Even Greater Impacts

In 1999 IDRC sold MINISIS to a new Canadian company, MINISIS Inc. It was a condition of sale that MINISIS “would continue its innovative work and would maintain its excellent reputation both in Canada and abroad.” The new company has been as good as its word. “We have shown that by giving away more than $3 million in free and discounted solutions worldwide over the past few years,” says the company’s CEO, Christopher Burcsik. “MINISIS technology has made impacts even greater than were seen in the past.”

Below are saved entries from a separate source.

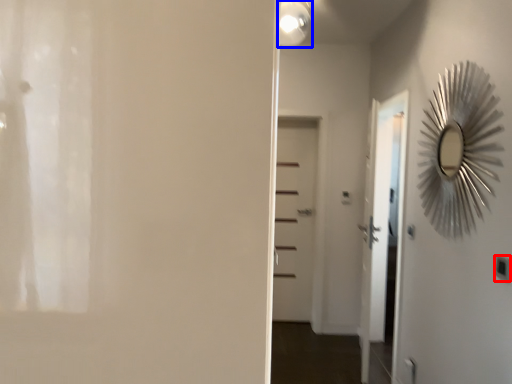
Question: Which object is closer to the camera taking this photo, light switch (highlighted by a red box) or light fixture (highlighted by a blue box)?

Choices:
 (A) light switch
 (B) light fixture

Answer: (A)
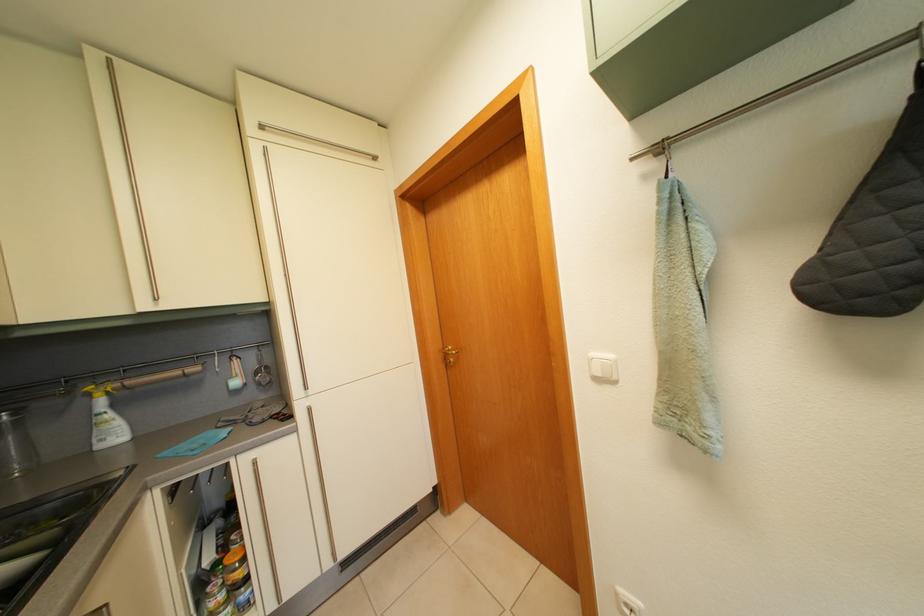
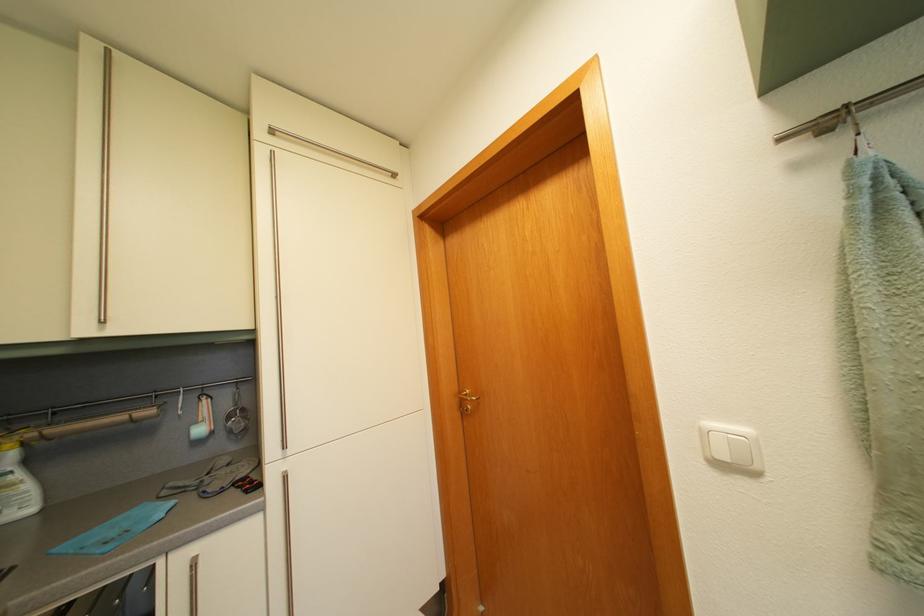
Where in the second image is the point corresponding to the point at 273,129 from the first image?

Snakebites, food poisoning, exposure to toxic chemicals: all are potentially fatal if the correct antidote isn't identified and applied — fast. Since 1988, INTOX, a computer-based program involving a global network of poison centres, has been providing those life-saving capabilities in minutes. “We put together a huge data bank based on reliable information from the World Health Organization (WHO) and other sources, and made all this available to poison centres in different parts of the world,” says Dr P.K. Abeytunga, vice-president of the Canadian Centre for Occupational Health and Safety (CCOHS).

With support from IDRC, and in cooperation with WHO, the CCOHS helped to develop the “INTOX Package” that brings together the expertise of some 100 toxicology experts from 60 countries. The harmonized data management system has made it possible for poison centres around the world to share information and experiences online. “One of the lasting benefits of the system,” says Abeytunga, “is that it is usable by a wide range of poison centres, including very small centres in developing countries” — centres such as the one established in Cairo, Egypt, in 1990 with support from IDRC. That centre has been credited with helping to prevent a repeat outbreak of deadly botulism in 1992, and for training more than 1,000 physicians in various parts of Egypt to recognize, treat, and manage common causes of poisoning.